- Born: Jean Dominique Paolini March 3, 1921 Ghisonaccia
- Died: January 8, 2015 (aged 93) Ghisonaccia
- Education: Faculty of Law of Toulouse
- Occupations: Official, prefect
- Years active: 1944 – 1988
- Awards: Grand Officer of the Legion of Honour; Ordre national du Mérite; Croix de Guerre 1939–1945;

Signature

= Jean Paolini =

French civil servant (1921–2015)

Jean Paolini (3 March 1921 – 8 January 2015) was a French civil servant. He was prefect of the Meuse and prefect of police of Paris.

==Biography==
Jean Dominique Paolini was born on 3 March 1921 in Ghisonaccia, Haute-Corse, Corsica, to a father who was a technical assistant in the public works department of the State.

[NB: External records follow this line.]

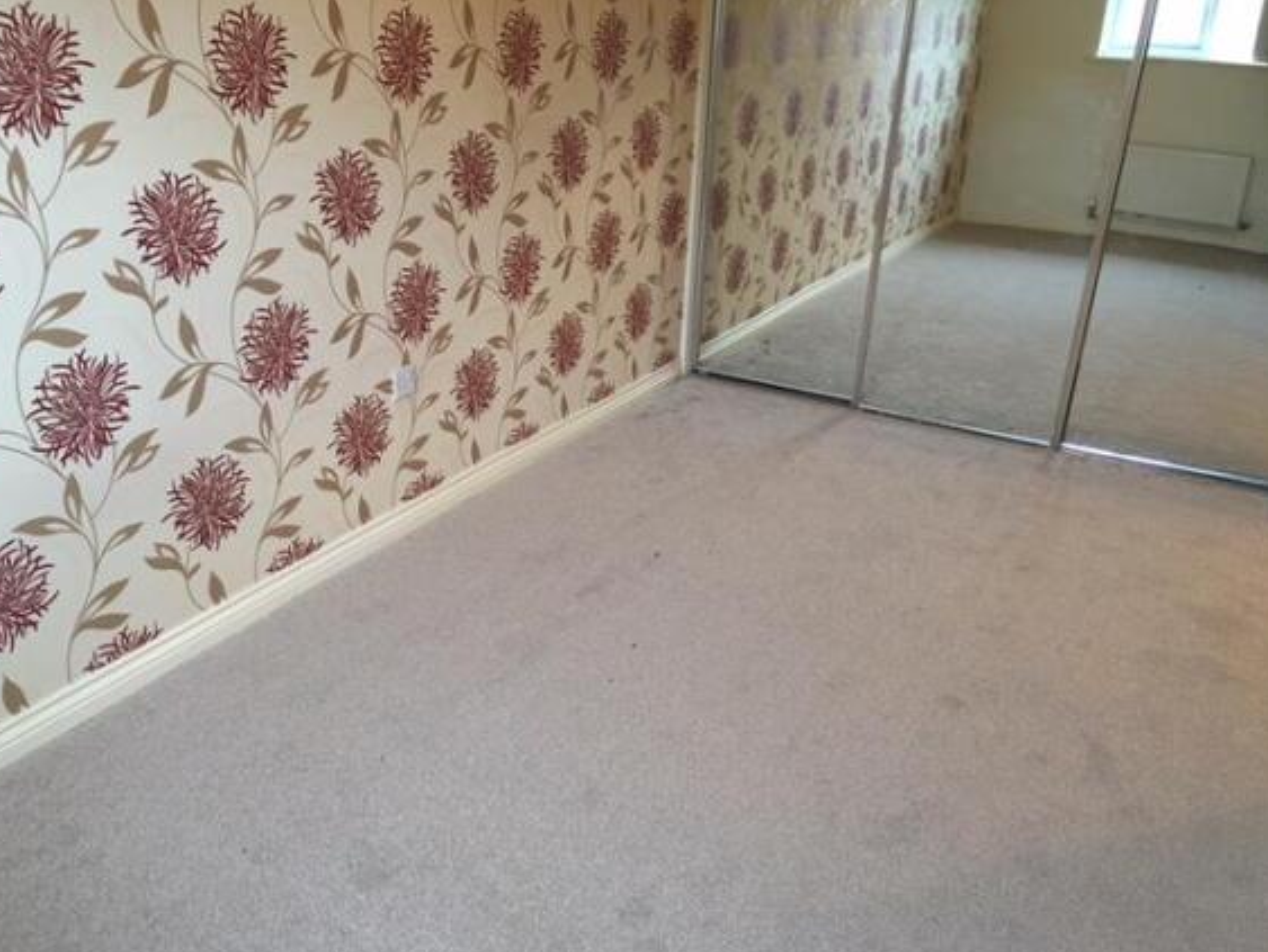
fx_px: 1100
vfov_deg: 46.8
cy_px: 487
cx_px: 623
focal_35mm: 30
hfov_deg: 59.9
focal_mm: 4.15
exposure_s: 1/17
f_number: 2.2
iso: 64
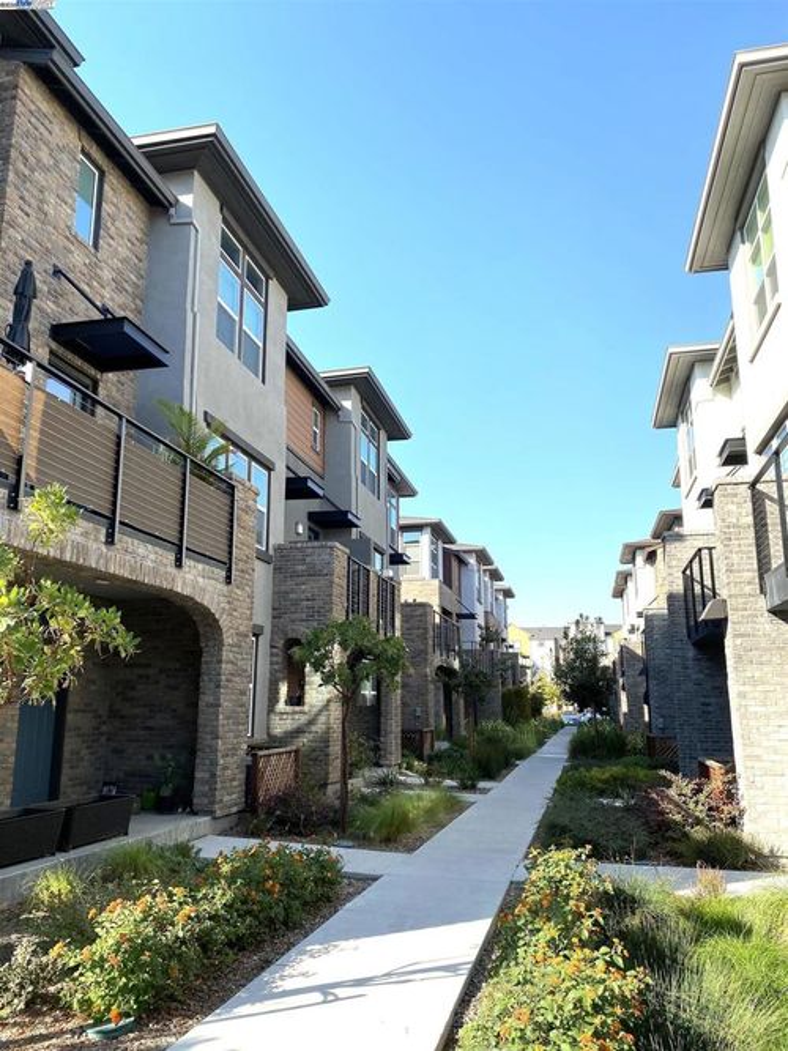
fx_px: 789
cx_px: 394
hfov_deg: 53.0
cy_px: 526
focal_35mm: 26
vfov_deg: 67.3
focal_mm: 4.25
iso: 32
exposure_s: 1/1522
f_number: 1.8
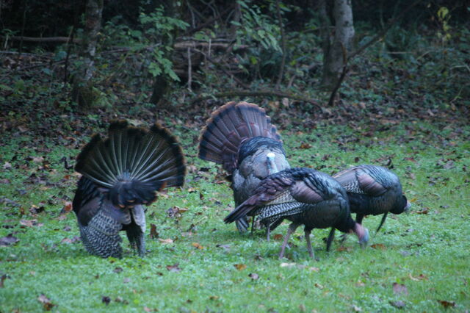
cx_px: 235
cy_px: 156
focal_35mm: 270
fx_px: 3523
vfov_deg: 5.1
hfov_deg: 7.6
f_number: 5.6
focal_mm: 180
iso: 800
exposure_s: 1/20
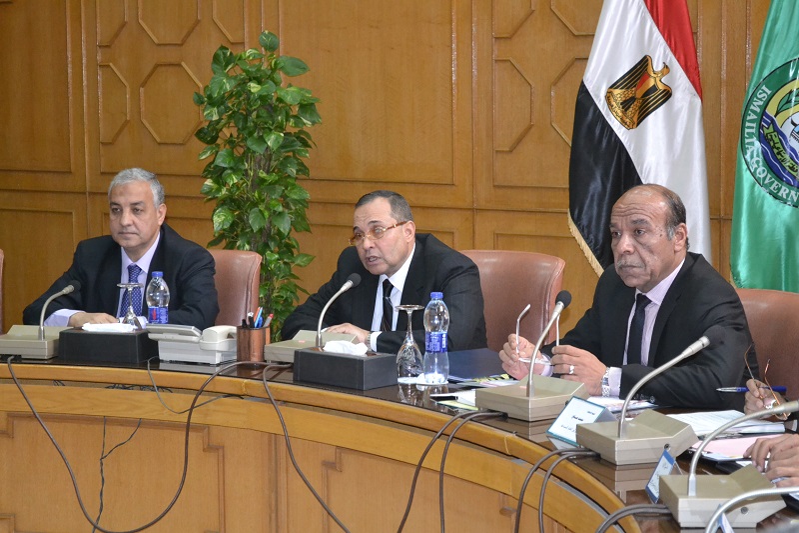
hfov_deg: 24.6
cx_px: 400
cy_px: 266
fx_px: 1831
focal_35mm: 82
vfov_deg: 16.5
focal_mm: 55
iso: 3200
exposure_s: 1/60
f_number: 5.6
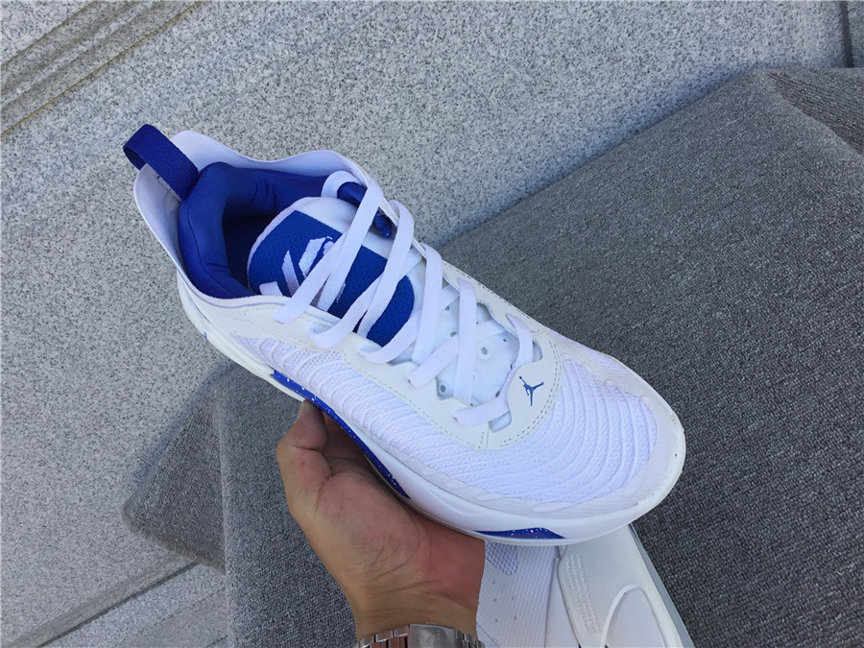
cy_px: 324
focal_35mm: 31
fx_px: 774
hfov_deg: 58.4
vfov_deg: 45.4
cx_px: 432
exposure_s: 1/240
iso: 25
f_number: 2.4
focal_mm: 3.3
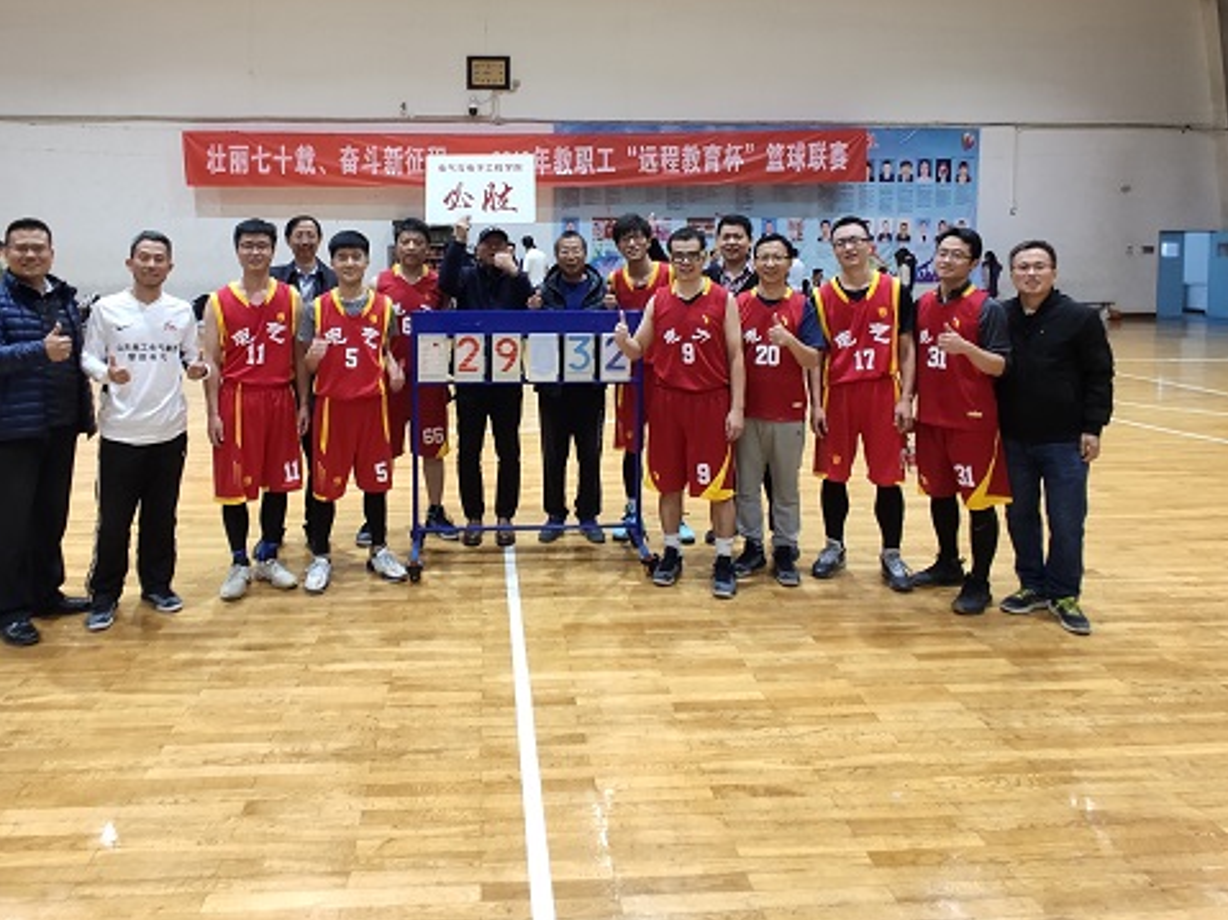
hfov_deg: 78.6
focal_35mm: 21
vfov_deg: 61.5
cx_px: 528
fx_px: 745
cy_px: 288
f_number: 2.2
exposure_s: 1/33
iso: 1104
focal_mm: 2.25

He studied at the Lycée de Bastia, then at the Faculty of Law of Toulouse Capitole University, where he obtained a law degree.

He enlisted as a volunteer in January 1943 and became chief of staff to the secretary general for the police of the Toulouse region in August 1944. He was then appointed chief of staff to Poggioli, prefect of the Hautes-Pyrénées, then of Loir-et-Cher (1945-1947). Sub-prefect of the 3rd class, he was chief of staff to the prefect of the Rhône, then secretary general of Savoie in 1951, Charente in 1958, and Meurthe-et-Moselle in 1959. He was appointed prefect of the Meuse in 1965.

In 1967, he became chief of staff to the prefect of police Maurice Grimaud, before himself becoming prefect of the Paris police in 1973. He was chief of staff to the Minister of the Interior Michel Poniatowski (1976) and then to Christian Bonnet (1977).

During the First Cohabitation, the prefect of police of Paris, Guy Fougier, resigned because of tensions with the Minister of the Interior, Charles Pasqua. Prime Minister Jacques Chirac proposed the appointment of Jean Paolini, who had already been prefect of police in 1973. The Élysée refused, but the Prime Minister reacted with the utmost firmness by threatening to make Paolini a chargé de mission in the cabinet of minister Robert Pandraud, who had all the powers that would allow him to head the police prefecture. Mitterrand relented and appointed Paolini prefect of police in Paris in 1986.

He retired in 1988.

He received the distinctions of Grand Officer of the Legion of Honour and Grand Cross of the Ordre national du Mérite.